決して良くない治療環境の中で限られた時間では、原因を改善する治療は、大変難しいからです。
そして、全身状態を考慮したりや家族ケア状況、病状によっては搬送して集中処置を必要と判断できる総合的で経験豊富な知識が必要だからです。

今回の患者様へのひかり歯科の対応

依頼のあった患者さんは脳梗塞後に要介護度5になり、認知症のある80代の方です。ご自分では意思が伝えられず、家族がくみとって医師に伝えるような状況です。
また、健康時に歯科医療への意識は低かったらしく、放置された問題が現場の悪化に拍車をかけていました。ですが、幸いにも介助しての食物の経口摂取ができ、嚥下障害はありませんでした。

患者様が医院へ来院されたときの様子

主訴の部位は昨年と今年では違う場所でした。往診専門歯科医は昨年は抜歯しなくても良いところを抜歯した方が良いと診断し、今年は抜歯しないと改善しないところを、よく歯磨きしてくださいと指導だけされたそうです。
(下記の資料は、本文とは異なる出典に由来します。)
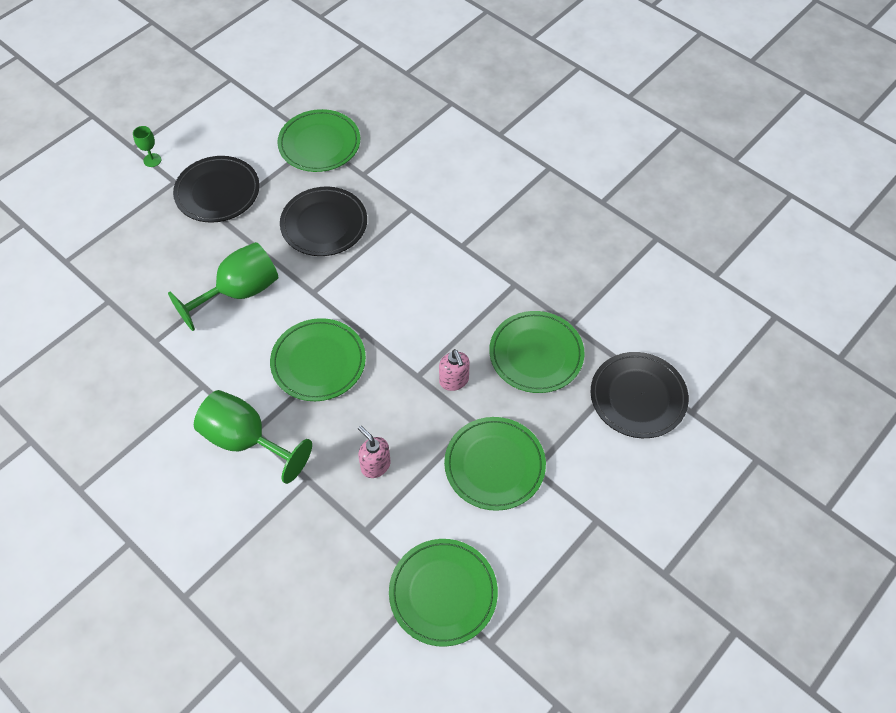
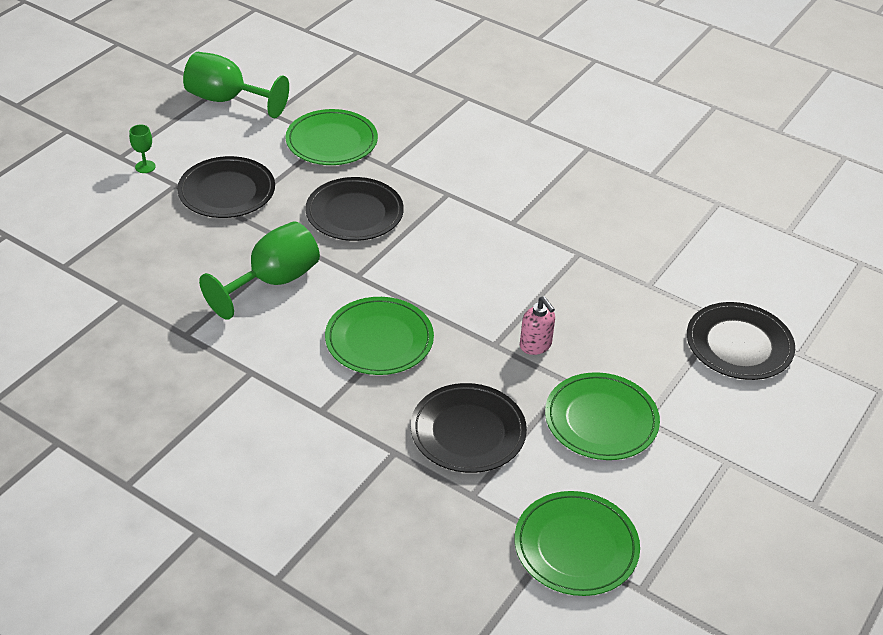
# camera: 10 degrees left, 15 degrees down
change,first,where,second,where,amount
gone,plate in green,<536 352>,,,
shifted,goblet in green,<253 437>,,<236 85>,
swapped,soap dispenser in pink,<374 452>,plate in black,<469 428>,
その対応では全く改善が見られず、ご家族はとても不満を持ち、患者さんは食事の量が減っていったようです。歯科医師の診断で栄養不足を招きかねない状態でした。

このような往診専門医は、在宅介護の医療としては全く意味がありません。その対応は、治療環境と時間の制約の中で、自分に都合の良い治療を家族の意見を聞かず勧めたものでしかありません。全ての医師がそのような対応ではないと思いますが、実際に起きていることも事実です。私はこの医師とは反対の診断をし、歯科医院で対応して改善しました。

家族は少しでも快適に療養生活を送らせたいと思い、私たち歯科医師は嚥下障害や誤嚥性肺炎を予防するためにも口で食べることを死守しなければなりません。

歯科の在宅医療は医師と家族のコミュニケーションから口腔の継続管理の計画を立案し、それがしやすいように早期に重症の疾患があれば、体調の安定した時期に原因療法をすべきだと思います。
そのためには、在宅ではなく設備の整った歯科医院での安全な治療を集中的に行うことが、その後の重症化の予防になるでしょう。

在宅歯科医療はまだまだ道半ば

国の政策で在宅医療が勧められている中で、歯科医療はどのようになっていくのでしょう。上記のような例を起こさないためにも在宅歯科医療の教育が必要ではないでしょうか。

また、現在、日本の死亡原因3位の肺炎は口腔内細菌の不顕性誤嚥からが原因の一つであり、高齢者に多いことが知られています。その治療の衛生管理や嚥下障害の改善は歯科医師しかできないのですが、適切な治療法は歯科医でもまだ認知が低いようで道半ばであるのが現状なのです。